“I said treason!” continued the count. “I maintain the word. Remember well, viscount, power has been, and always will be, on the side of wealth, especially on the side of those who hold the soil. The men of ’93 well understood this principle, and acted upon it. By impoverishing the nobles, they destroyed their prestige more effectually than by abolishing their titles. A prince dismounted, and without footmen, is no more than any one else. The Minister of July, who said to the people, ‘Make yourselves rich,’ was not a fool. He gave them the magic formula for power. But they have not the sense to understand it. They want to go too fast. They launch into speculations, and become rich, it is true; but in what? Stocks, bonds, paper,—rags, in short. It is smoke they are locking in their coffers. They prefer to invest in merchandise, which pays eight or ten per cent, to investing in vines or corn which will return but three. The peasant is not so foolish. From the moment he owns a piece of ground the size of a handkerchief, he wants to make it as large as a tablecloth. He is slow as the oxen he ploughs with, but as patient, as tenacious, and as obstinate. He goes directly to his object, pressing firmly against the yoke; and nothing can stop or turn him aside. He knows that stocks may rise or fall, fortunes be won or lost on ’change; but the land always remains,—the real standard of wealth. To become landholders, the peasant starves himself, wears sabots in winter; and the imbeciles who laugh at him will be astonished by and by when he makes his ’93, and the peasant becomes a baron in power if not in name.”

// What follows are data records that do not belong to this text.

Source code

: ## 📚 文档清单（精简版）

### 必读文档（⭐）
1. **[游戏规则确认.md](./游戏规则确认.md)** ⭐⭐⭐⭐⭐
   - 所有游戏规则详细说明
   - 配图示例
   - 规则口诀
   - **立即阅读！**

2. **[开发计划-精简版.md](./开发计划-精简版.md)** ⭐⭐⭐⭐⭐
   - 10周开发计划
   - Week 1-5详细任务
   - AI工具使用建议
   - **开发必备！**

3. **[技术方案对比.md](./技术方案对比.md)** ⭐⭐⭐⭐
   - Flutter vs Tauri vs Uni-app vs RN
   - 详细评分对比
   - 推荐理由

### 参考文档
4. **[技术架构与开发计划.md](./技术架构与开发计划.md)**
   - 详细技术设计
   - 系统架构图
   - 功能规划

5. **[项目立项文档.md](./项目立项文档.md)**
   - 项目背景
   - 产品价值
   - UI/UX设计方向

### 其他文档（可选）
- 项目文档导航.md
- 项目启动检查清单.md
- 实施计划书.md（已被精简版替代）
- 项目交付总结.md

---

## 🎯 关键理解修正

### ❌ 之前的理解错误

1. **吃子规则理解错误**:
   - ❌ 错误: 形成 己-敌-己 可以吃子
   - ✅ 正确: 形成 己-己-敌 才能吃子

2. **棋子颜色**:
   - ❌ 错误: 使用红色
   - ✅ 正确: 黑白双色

“I do not understand the application,” said the viscount.
“You do not understand? Why, what the peasant is doing is what the nobles ought to have done! Ruined, their duty was to reconstruct their fortunes. Commerce is interdicted to us; be it so: agriculture remains. Instead of grumbling uselessly during the half-century, instead of running themselves into debt, in the ridiculous attempt to support an appearance of grandeur, they ought to have retreated to their provinces, shut themselves up in their chateaux; there worked, economised, denied themselves, as the peasant is doing, purchased the land piece by piece. Had they taken this course, they would to-day possess France. Their wealth would be enormous; for the value of land rises year after year. I have, without effort, doubled my fortune in thirty years. Blauville, which cost my father a hundred crowns in 1817, is worth to-day more than a million: so that, when I hear the nobles complain, I shrug the shoulder. Who but they are to blame? They impoverish themselves from year to year. They sell their land to the peasants. Soon they will be reduced to beggary, and their escutcheons. What consoles me is, that the peasant, having become the proprietor of our domains will then be all-powerful, and will yoke to his chariot wheels these traders in scrip and stocks, whom he hates as much as I execrate them myself.”